Злополучная веселость и привела меня в то место, где мы с вами сейчас находимся. Царь Антигон был крив на один глаз. Я жестоко его оскорбил. Правда, он поклялся, что, если я предстану пред ним, он не будет питать ко мне никакой злобы. Меня привели к нему почти силой, и друзья мои ободряли меня следующими словами: «Иди, ничего не бойся. Жизнь твоя будет в безопасности с того самого момента, как ты предстанешь пред царские очи». — «Ну, — отвечал я им, — если я не могу добиться прощения, не представ пред его очи, я погиб». Антигон, который был расположен простить мое преступление, не сумел простить мне эту шутку, и моя неуместная веселость стоила мне головы.

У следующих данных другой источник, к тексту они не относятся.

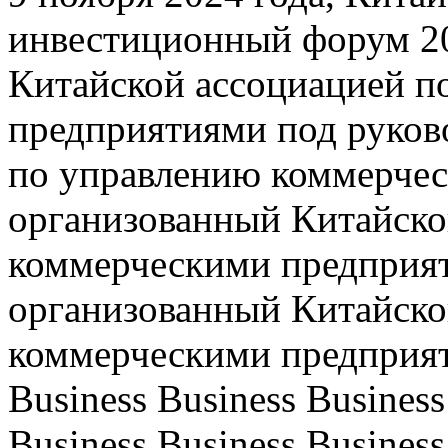
инвестиционный форум 20
Китайской ассоциацией п
предприятиями под руков
по управлению коммерче
организованный Китайско
коммерческими предприят
организованный Китайско
коммерческими предприят
Business Business Business
Business Business Business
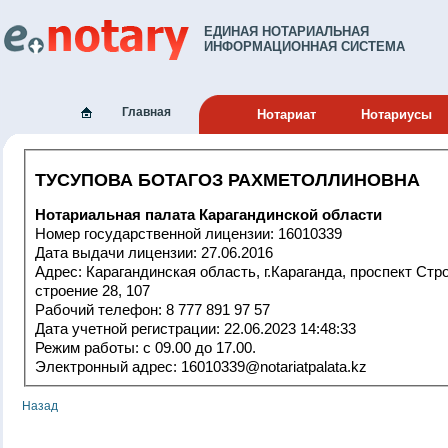
ЕДИНАЯ НОТАРИАЛЬНАЯ
ИНФОРМАЦИОННАЯ СИСТЕМА
Главная
Нотариат
Нотариусы
ТУСУПОВА БОТАГОЗ РАХМЕТОЛЛИНОВНА
Нотариальная палата Карагандинской области
Номер государственной лицензии: 16010339
Дата выдачи лицензии: 27.06.2016
Адрес: Карагандинская область, г.Караганда, проспект Строителей,
строение 28, 107
Рабочий телефон: 8 777 891 97 57
Дата учетной регистрации: 22.06.2023 14:48:33
Режим работы: c 09.00 до 17.00.
Электронный адрес: 16010339@notariatpalata.kz
Назад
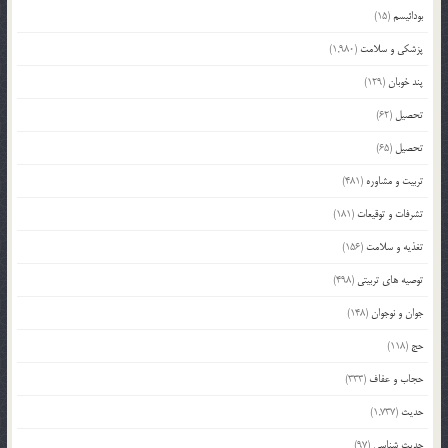
بودائیسم
(15)
پزشکی و سلامت
(1,980)
پند خوبان
(129)
تحصیل
(62)
تحصیل
(65)
تربیت و مشاوره
(481)
تشرفات و توقیعات
(181)
تغذیه و سلامت
(156)
توصیه های تربیتی
(498)
جوان و نوجوان
(148)
حج
(118)
حجاب و عفاف
(333)
حدیث
(1,737)
حدیث شناسی
(97)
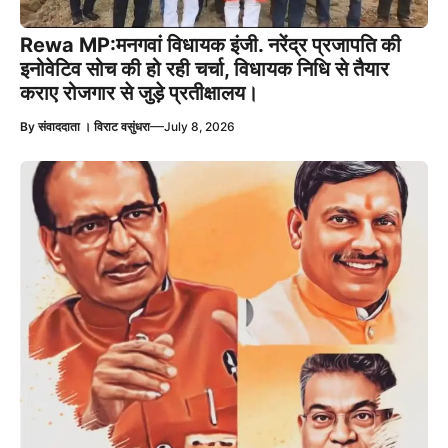
Rewa MP:मनगवां विधायक इंजी. नरेंद्र प्रजापति की
इनोवेटिव सोच की हो रही चर्चा, विधायक निधि से तैयार
कराए रोजगार से जुड़े प्रतीक्षालय।
—
By
संवाददाता । विराट वसुंधरा
July 8, 2026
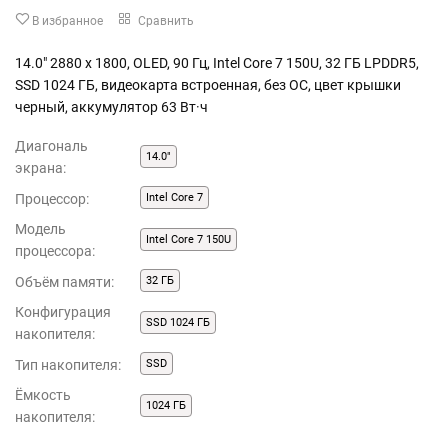
В избранное
Сравнить
14.0" 2880 x 1800, OLED, 90 Гц, Intel Core 7 150U, 32 ГБ LPDDR5,
SSD 1024 ГБ, видеокарта встроенная, без ОС, цвет крышки
черный, аккумулятор 63 Вт·ч
Диагональ
14.0"
экрана:
Процессор:
Intel Core 7
Модель
Intel Core 7 150U
процессора:
Объём памяти:
32 ГБ
Конфигурация
SSD 1024 ГБ
накопителя:
Тип накопителя:
SSD
Ёмкость
1024 ГБ
накопителя:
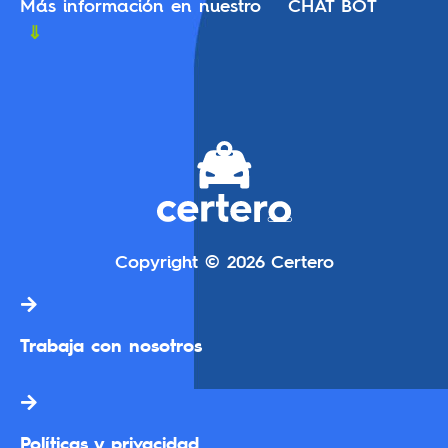
Más información en nuestro CHAT BOT
⇓
Copyright © 2026 Certero
Trabaja con nosotros
Políticas y privacidad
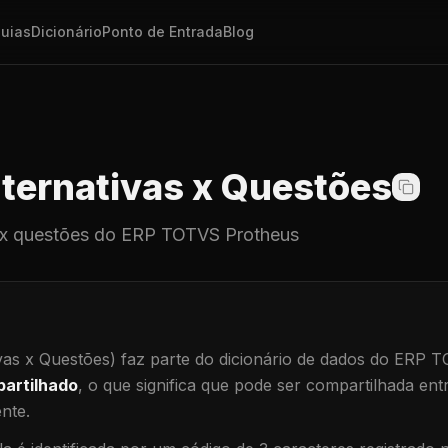
uias
Dicionário
Ponto de Entrada
Blog
ternativas x Questões
 x questões
do ERP TOTVS Protheus
vas x Questões)
faz parte do dicionário de dados do ERP 
artilhado
, o que significa que
pode ser compartilhada ent
ente
.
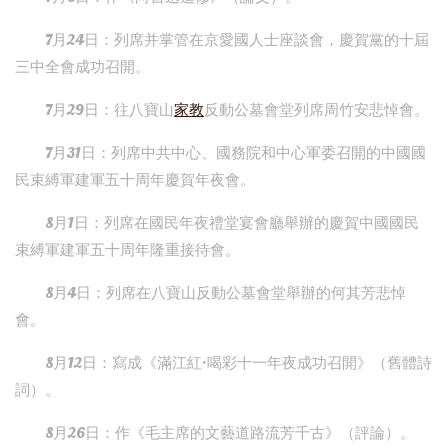
7月24日：列席并掌管在京愛國人士座談會，慶賀黨的十屆
三中全會成功召開。
7月29日：往八寶山
家教
反動公墓會堂列席周竹安悲悼會。
7月31日：列席中共中心、國務院和中心軍委召開的中國國
民束縛軍建軍五十周年慶賀年夜會。
8月1日：列席在國民年夜禮堂宴會廳舉辦的慶賀中國國民
束縛軍建軍五十周年隆重接待會。
8月4日：列席在八寶山反動公墓會堂舉辦的何其芳悲悼
會。
8月12日：寫成《滿江紅·喝彩十一年夜成功召開》（舊體詩
詞）。
8月26日：作《毛主席的文藝道路流芳千古》（評論）。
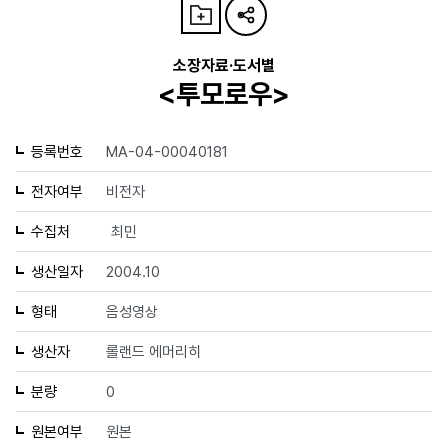
소장자료·도서별
<투모로우>
등록번호
MA-04-00040181
전자여부
비전자
수집처
최민
생산일자
2004.10
형태
음성영상
생산자
롤랜드 에머리히
분량
0
원본여부
원본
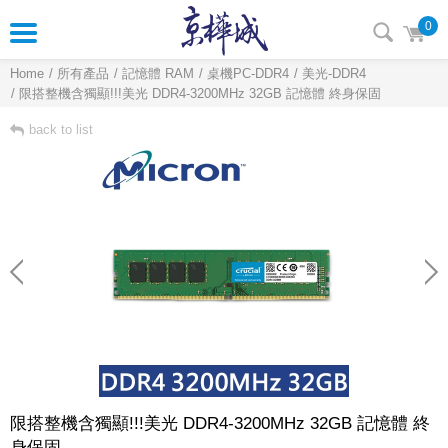
0
Home
所有產品
記憶體 RAM
桌機PC-DDR4
美光-DDR4
限搭整機含獨顯!!!美光 DDR4-3200MHz 32GB 記憶體 終身保固
back to list
限搭整機含獨顯!!!美光 DDR4-3200MHz 32GB 記憶體 終
身保固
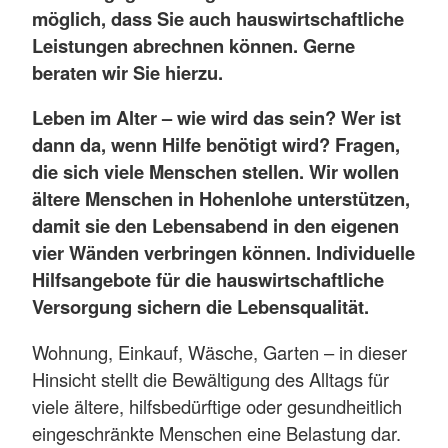
möglich, dass Sie auch hauswirtschaftliche
Leistungen abrechnen können. Gerne
beraten wir Sie hierzu.
Leben im Alter – wie wird das sein? Wer ist
dann da, wenn Hilfe benötigt wird? Fragen,
die sich viele Menschen stellen. Wir wollen
ältere Menschen in Hohenlohe unterstützen,
damit sie den Lebensabend in den eigenen
vier Wänden verbringen können. Individuelle
Hilfsangebote für die hauswirtschaftliche
Versorgung sichern die Lebensqualität.
Wohnung, Einkauf, Wäsche, Garten – in dieser
Hinsicht stellt die Bewältigung des Alltags für
viele ältere, hilfsbedürftige oder gesundheitlich
eingeschränkte Menschen eine Belastung dar.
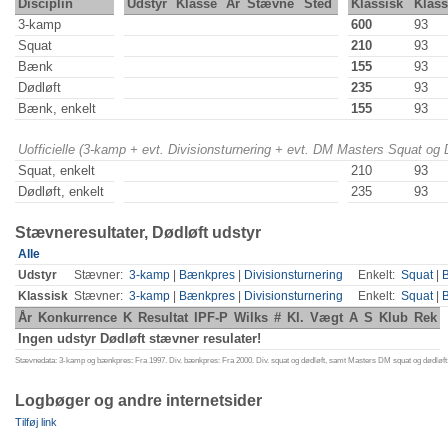
Disciplin
Udstyr
Klasse
År
Stævne
Sted
Klassisk
Klas
3-kamp
600
93
Squat
210
93
Bænk
155
93
Dødløft
235
93
Bænk, enkelt
155
93
Uofficielle (3-kamp + evt. Divisionsturnering + evt. DM Masters Squat og
Squat, enkelt
210
93
Dødløft, enkelt
235
93
Stævneresultater, Dødløft udstyr
Alle
Udstyr
Stævner:
3-kamp
|
Bænkpres
|
Divisionsturnering
Enkelt:
Squat
|
Klassisk
Stævner:
3-kamp
|
Bænkpres
|
Divisionsturnering
Enkelt:
Squat
|
År
Konkurrence
K
Resultat
IPF-P
Wilks
#
Kl.
Vægt
A
S
Klub
Rek
Ingen udstyr Dødløft stævner resulater!
Stævnedata: 3-kamp og bænkpres: Fra 1997. Div. bænkpres: Fra 2000. Div. squat og dødløft, samt Masters DM squat og dødløft:
Logbøger og andre internetsider
Tilføj link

Пармениск. Не знаю, так ли уж мне не хотелось бы в свое время обладать этим вашим талантом, даже такой ценой.
Феокрит Хиосский. А я — как хотел бы я сейчас обрести эту вашу серьезность!
Пармениск. О, даже не мечтайте об этом. Я думал, что умру от серьезности, которой вы так страстно жаждете. Ничто меня больше не забавляло; я делал страшные усилия, чтобы рассмеяться, но ни за что не мог достичь цели. С тех пор я совсем не наслаждался всем тем, что есть смешного на свете: смешное это стало для меня горестным. В конце концов, отчаявшись обрести эту мудрость, я отправился в Дельфы[39] и настойчиво стал молить бога даровать мне средство смеяться. Он отослал меня в двусмысленных выражениях к «материнской власти». Я решил, что он подразумевает мою родину, и вернулся туда, но родина моя оказалась бессильной против моей серьезности. Я уже начал покоряться своей участи, как неизлечимой болезни, когда случайно мне пришлось совершить путешествие в Делос.[40] Там я с изумлением созерцал великолепие храмов Аполлона и красоту его статуй. Все вокруг было сделано из золота и мрамора, руками лучших мастеров Греции. Но когда я подошел к деревянной Латоне, очень грубо и наспех скроенной и имевшей вид печальной старухи, я разразился громким хохотом: мысленно я сравнил при этом статуи сына со статуей матери. Не могу вам выразить достаточно ясно, как я был поражен, удовлетворен и очарован тем, что смеялся. Тогда-то я понял истинный смысл прорицания. Больше я никогда не приносил жертв всем этим золотым и мраморным Аполлонам: все мои дары и обеты были отданы деревянной Латоне. Я посвятил ей бесчисленное множество жертв, я всю ее окутал дымом курений, и, если бы только я мог на это потратиться, я воздвиг бы храм Латоне, дарующей смех.
Феокрит Хиосский. Мне кажется, Аполлон мог уделить вам способность смеяться и не за счет своей матери. Вы могли бы увидеть очень много объектов, производящих тот же эффект, что Латона.